While the insight available through platforms like Dina is invaluable for care providers, this digital high-level coordination also points to a vision of how future care networks might look. Shah defines this as the “postacute 2.0 experience.” As he explains it, the broader availability of healthcare at home, increasingly being covered by Medicaid and Medicare Advantage plans, is pushing demand for more types of nonmedical home care and the assets to support them.

However, in the course of the platform’s evolution, Shah and his team have begun thinking about care coordination even more broadly. The need to unite multiple vendors to support care at home may present an opportunity to bring in additional partners, including community-based organizations, family support services, and other organizations that can provide care grounded in addressing social determinants of health.
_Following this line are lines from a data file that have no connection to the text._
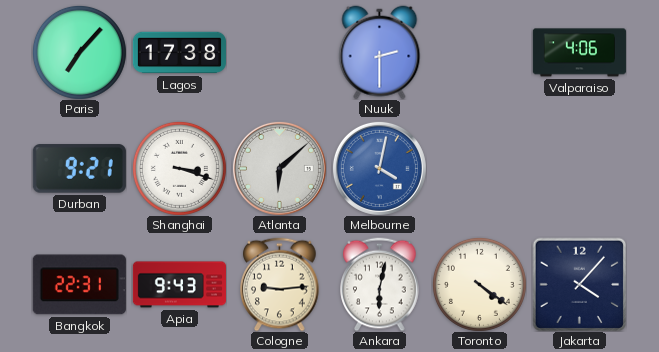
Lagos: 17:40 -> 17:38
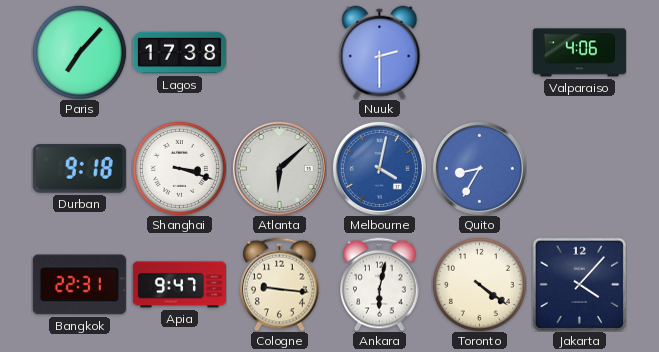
Durban: 9:21 -> 9:18
Quito: none -> 8:35
Apia: 9:43 -> 9:47
Cologne: 9:14 -> 9:16
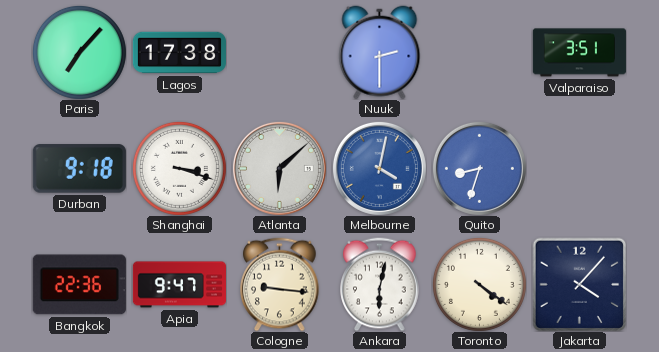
Valparaiso: 4:06 -> 3:51
Quito: 8:35 -> 8:33
Bangkok: 22:31 -> 22:36
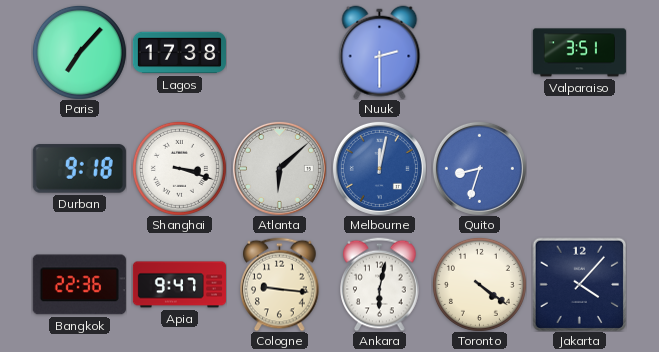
Melbourne: 4:02 -> 12:02
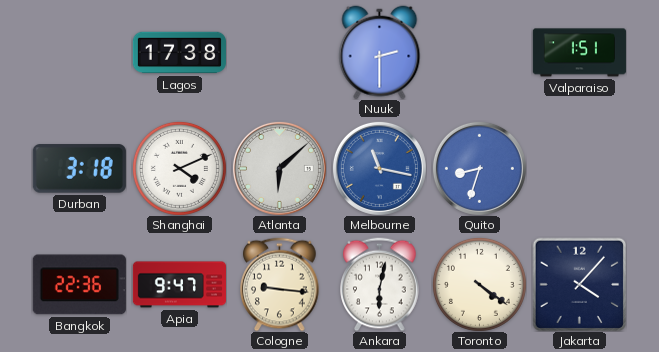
Paris: 7:07 -> none
Valparaiso: 3:51 -> 1:51
Durban: 9:18 -> 3:18
Shanghai: 3:18 -> 4:11
Melbourne: 12:02 -> 11:17
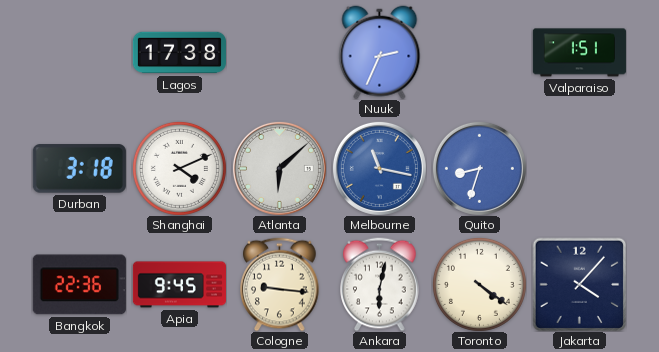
Nuuk: 2:30 -> 2:34
Apia: 9:47 -> 9:45
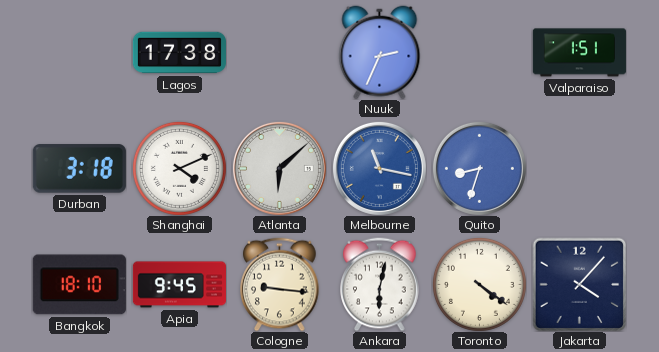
Bangkok: 22:36 -> 18:10
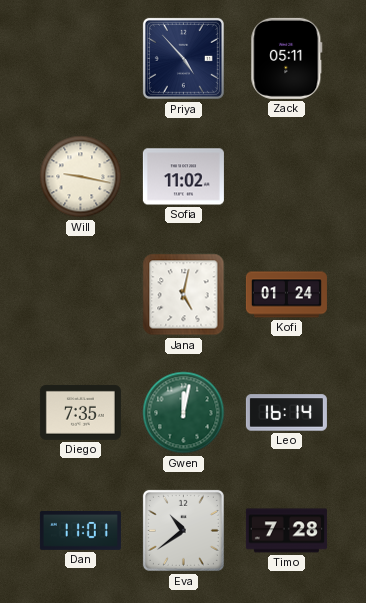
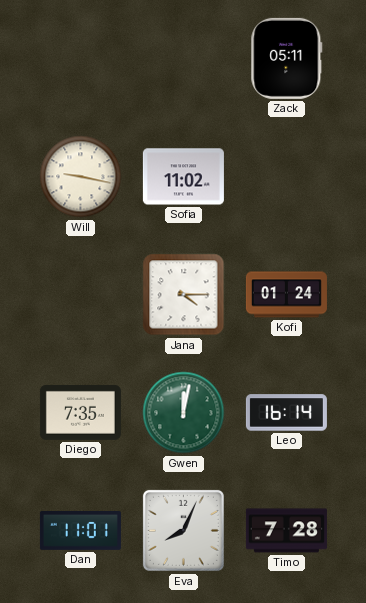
Priya: 4:53 -> none
Jana: 5:02 -> 4:15
Eva: 10:39 -> 8:04
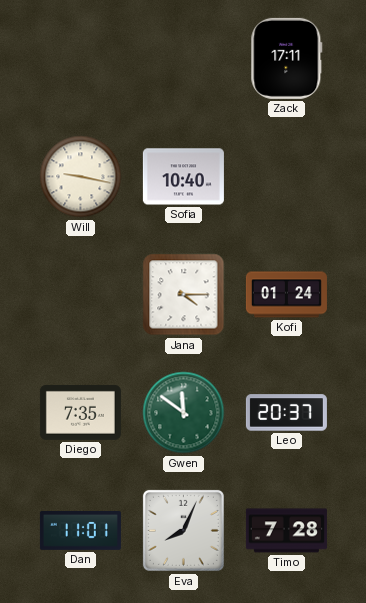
Zack: 05:11 -> 17:11
Sofia: 11:02 -> 10:40
Gwen: 12:02 -> 11:51
Leo: 16:14 -> 20:37
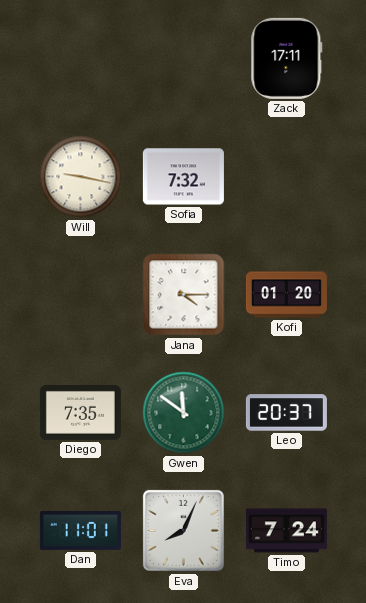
Sofia: 10:40 -> 7:32
Kofi: 01:24 -> 01:20
Timo: 7:28 -> 7:24
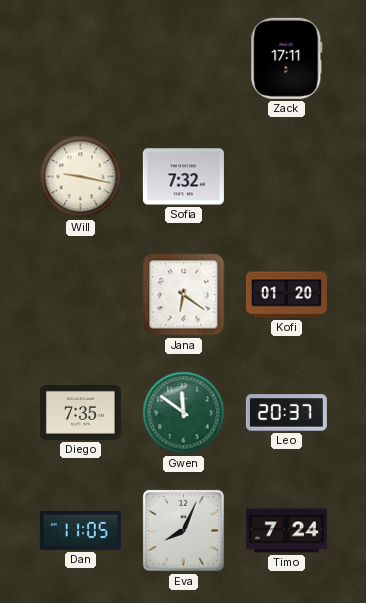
Jana: 4:15 -> 6:21
Dan: 11:01 -> 11:05
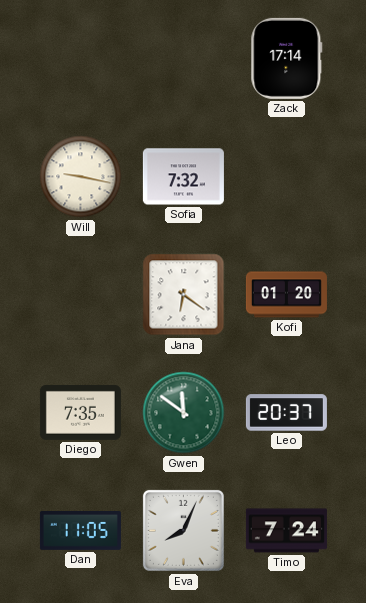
Zack: 17:11 -> 17:14
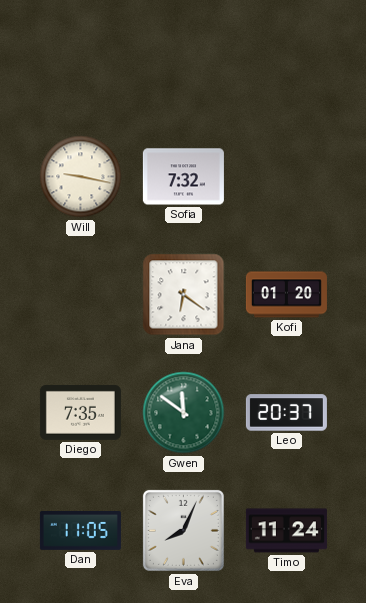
Zack: 17:14 -> none
Timo: 7:24 -> 11:24
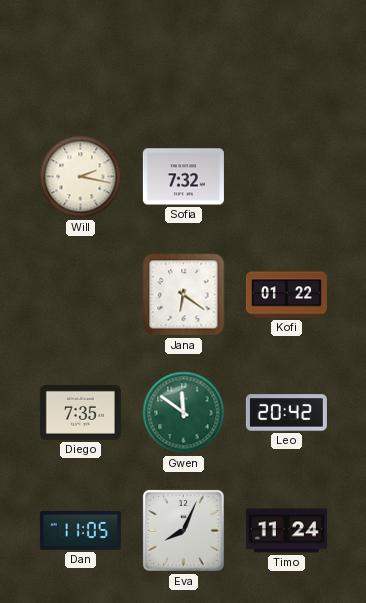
Will: 9:17 -> 2:17
Kofi: 01:20 -> 01:22
Leo: 20:37 -> 20:42
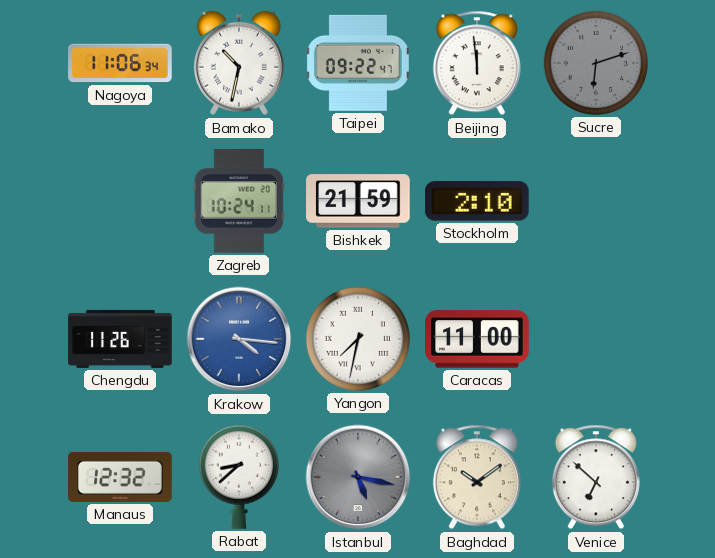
Through Dina, Shah explains, providers are able to collect data from the home care continuum and community-based organizations, then use that data to reveal needs around social determinants of health. In addressing transportation and nutrition, for example, investigations uncover whether the patient lives alone at home, is having trouble with activities of daily living, or has any health or safety concerns in the home or community.

“We’re finding that data is incredibly important moving forward as Medicare has rolled out a brand-new strategy around promoting health equity and addressing social determinants of health. I think our model is unlocking data that’s never really been online before to complete that picture,” Shah says.

Health systems on the fence about making an investment in care at home should note that this strategy not only has the potential to provide better care for patients, but may also offer advantages for forward-thinking health systems.

“We’re finding a few overarching trends around this service,” Shah says. “One is patient choice. If you don’t offer this, your neighboring health system most likely will. Second, many hospitals are overwhelmed and understaffed. They’re losing revenue by not having an available bed. If you can redirect some of that traffic into the home safely, it allows systems to grow, even in the difficult financial environment right now. Third, as we move along the journey on value-based care, trying to reduce the total cost of care per person in your ACO or other value-based care arrangement is also aligned with shifting care into the home, if you can do it safe and reliably.”

Care at home is an ideal direction to head in, but creating a care-at-home ecosystem won’t happen overnight. Shah advises creating a multiyear plan for offering more care at home. He suggests setting goals toward three key steps:

  1. Start organizing your postacute care network. Establishing a postacute care network with preferred providers can help health systems control their costs and maintain a consistent quality of care for post-discharge patients.
  2. Integrate your postacute care network into virtual care investments in telehealth and remote patient monitoring. Seamless care with your preferred providers will depend upon the ability to access data at every transition of care and simplify communication across partners.
  3. Bring your data and network connections together to unlock new services, such as hospital at home.

“I would advise providers to not be overwhelmed,” Shah says. “They don’t have to do a complete overhaul overnight. A gradual, multistep plan over the next 18 to 24 months is just fine.”